● **SELECTED PASSAGE**:

Cleveland Branch v. City of Parma OH, 99-3546

Citation263 F.3d 513
Decision Date23 January 2001
Docket NumberNo. 99-3546,99-3546
Parties(6th Cir. 2001) Cleveland Branch, National Association for the Advancement of Colored People, and National Association for the Advancement of Colored People, Plaintiffs-Appellants, v. City of Parma, Ohio, Defendant-Appellee. Argued:
CourtUnited States Courts of Appeals. United States Court of Appeals (6th Circuit)

Appeal from the United States District Court for the Northern District of Ohio at Cleveland, No. 90-01404, Kathleen McDonald O'Malley, District Judge. [Copyrighted Material Omitted]

[Copyrighted Material Omitted] David L. Rose, ROSE & ROSE, Washington, D.C., for Appellants.

Joseph D. King, Joseph J. Morford, ARTER & HADDEN, Cleveland, Ohio, for Appellee.

Before: BOGGS and MOORE, Circuit Judges; COHN, Senior District Judge. *

OPINION

MOORE, Circuit Judge.

On August 6, 1990, Plaintiffs-Appellants, the Cleveland Branch of the National Association for the Advancement of Colored People ("NAACP") and the NAACP (collectively referred to as "the NAACP"), filed this action against the City of Parma, Ohio ("Parma"), alleging that Parma discriminates on the basis of race in its recruitment, selection, and hiring of municipal employees. On March 30, 1998, nearly eight years later and after the lawsuit had been transferred twice within the United States District Court for the Northern District of Ohio,1 the district court granted summary judgment in favor of Parma, holding both that the NAACP lacked standing to assert its claims and that its claims were moot. The NAACP now appeals the district court's decision. For the reasons that follow, we REVERSE the judgment of the district court and REMAND for further proceedings consistent with this opinion.

● **INFORMATION SHOWN**:

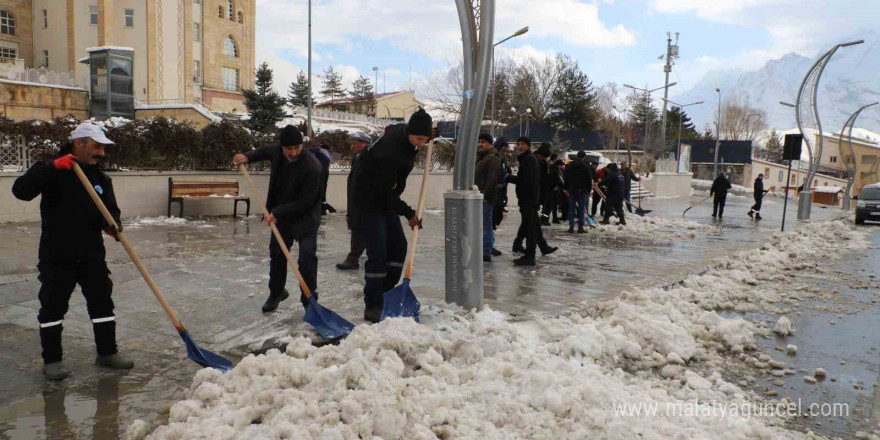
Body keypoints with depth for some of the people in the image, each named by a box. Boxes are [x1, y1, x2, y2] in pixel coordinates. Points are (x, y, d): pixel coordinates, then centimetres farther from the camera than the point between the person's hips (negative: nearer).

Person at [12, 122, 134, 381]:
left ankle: (107, 353, 22)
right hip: (57, 256, -4)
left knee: (102, 303, 9)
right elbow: (21, 191, -20)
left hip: (92, 255, 5)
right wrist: (52, 167, -29)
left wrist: (112, 223, -20)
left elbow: (110, 208, 4)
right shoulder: (51, 171, -5)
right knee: (53, 308, 4)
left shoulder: (100, 178, 8)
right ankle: (51, 360, 17)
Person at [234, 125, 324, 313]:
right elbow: (265, 151, 18)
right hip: (280, 215, 6)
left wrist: (277, 212, -26)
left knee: (307, 257, -15)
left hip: (306, 217, -6)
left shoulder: (312, 166, -30)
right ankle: (276, 293, 36)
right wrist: (247, 157, 0)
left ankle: (309, 298, 0)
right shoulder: (277, 152, -10)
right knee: (276, 254, 16)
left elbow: (305, 202, -27)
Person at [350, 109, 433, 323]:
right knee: (378, 253, -12)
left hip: (385, 197, 10)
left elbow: (390, 128, 23)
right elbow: (385, 191, -26)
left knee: (398, 245, 10)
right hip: (370, 200, -10)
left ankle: (386, 295, 22)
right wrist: (408, 213, -20)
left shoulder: (402, 131, -4)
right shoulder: (390, 152, -31)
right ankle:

● **PROBLEMS TO WORK ON**:
- a) According to the court opinion, on what date did the NAACP file its action against the City of Parma?
- b) Using the court opinion, explain in one to three sentences on what grounds the district court granted summary judgment in favor of Parma.

● **ANSWERS TO THE EXERCISE**:
- a) August 6, 1990.

- b) The district court held that the NAACP lacked standing to assert its claims. It also held that those claims were moot.